Here is the original example as a function call. Note how we have described the schema of the Cat object to ChatGPT inside the definition of a createCatObject function:

    type Cat = {
        name: string,
        colour: "brown" | "grey" | "black",
        age: number
    }

    const openai = new OpenAI({ apiKey: process.env.OPENAI_KEY });

    const gptResponse = await openai.chat.completions.create({
        model: "gpt-3.5-turbo-0613",
        messages: [
            {
                role: "user",
                content: "Create a new Cat object."
            }
        ],
        functions: [
            {
                name: "createCatObject",
                parameters: {
                    type: "object",
                    properties: {
                        name: {
                            type: "string"
                        },
                        colour: {
                            type: "string",
                            enum: ["brown", "grey", "black"]
                        },
                        age: {
                            type: "integer"
                        }
                    },
                    required: ["name", "colour", "age"]
                }
            }
        ],
        function_call: { name: "createCatObject" }
    });

    const functionCall = gptResponse.choices[0].message.function_call;
    const json = <Cat>JSON.parse(functionCall.arguments);

This completions request will instruct ChatGPT to create a new cat object and send it to the createCatObject() function in a specific format.
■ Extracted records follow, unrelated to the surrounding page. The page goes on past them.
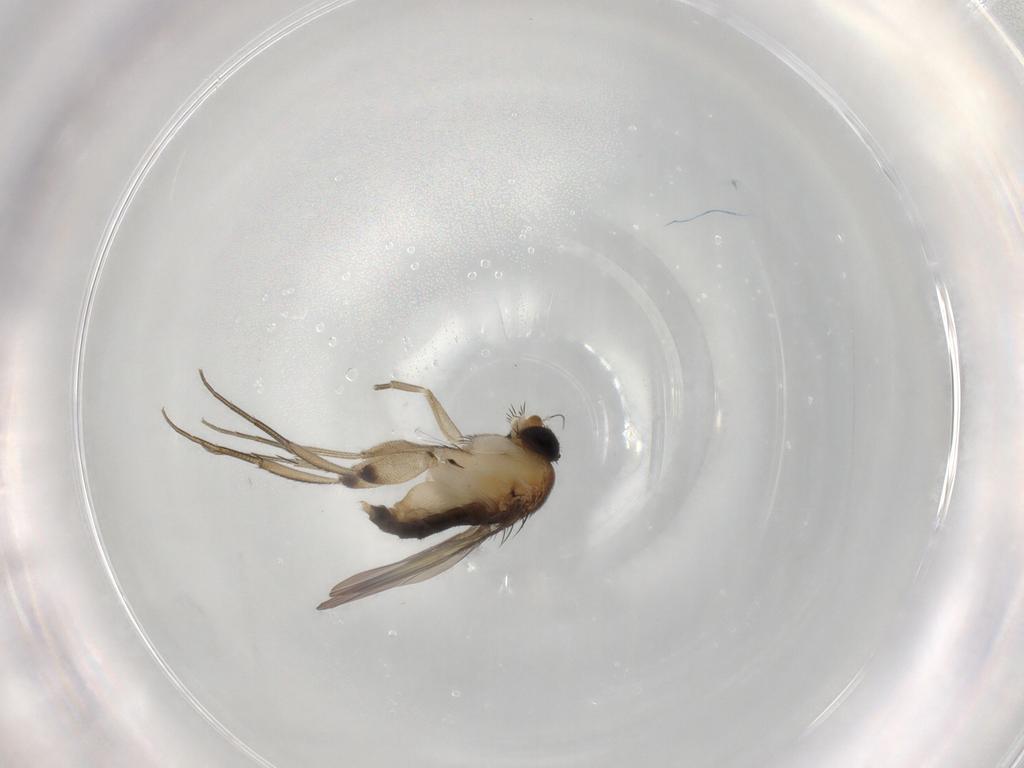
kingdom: Animalia
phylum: Arthropoda
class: Insecta
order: Diptera
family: Phoridae
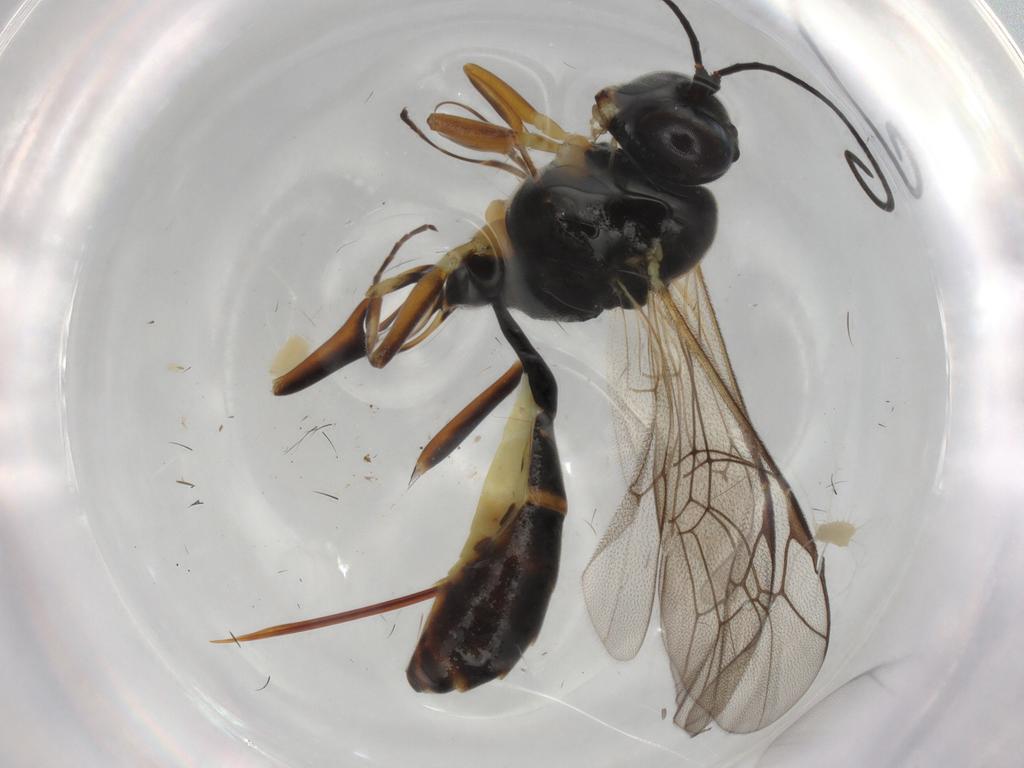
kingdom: Animalia
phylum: Arthropoda
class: Insecta
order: Hymenoptera
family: Ichneumonidae
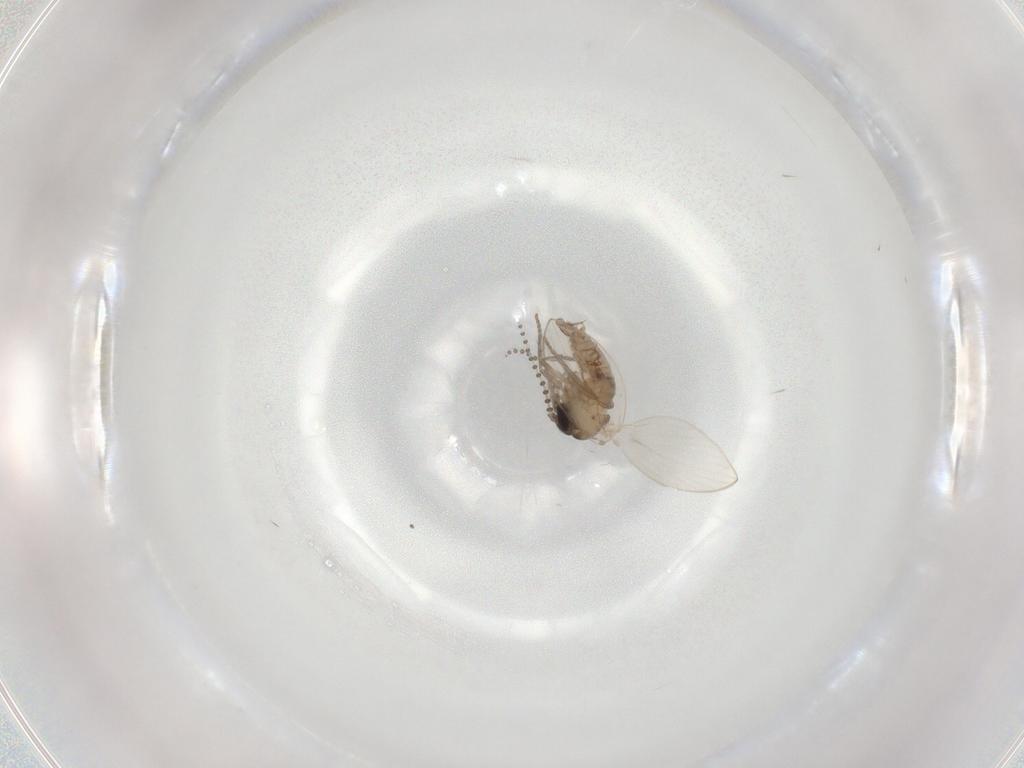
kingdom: Animalia
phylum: Arthropoda
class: Insecta
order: Diptera
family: Psychodidae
The last line:

const json = <Cat>JSON.parse(functionCall.arguments);

parses the arguments from ChatGPT into our Cat type, which mirrors the description we gave the model of our the shape of our expected object.

Conclusion

Function calling with ChatGPT not only brings clarity and predictability to the results but also introduces a paradigm shift in how you can interface with machine learning models.

This structured approach ensures that the responses from ChatGPT are scalable, allowing for easier integration into various applications, whether they be simple web apps or more complex machine learning pipelines.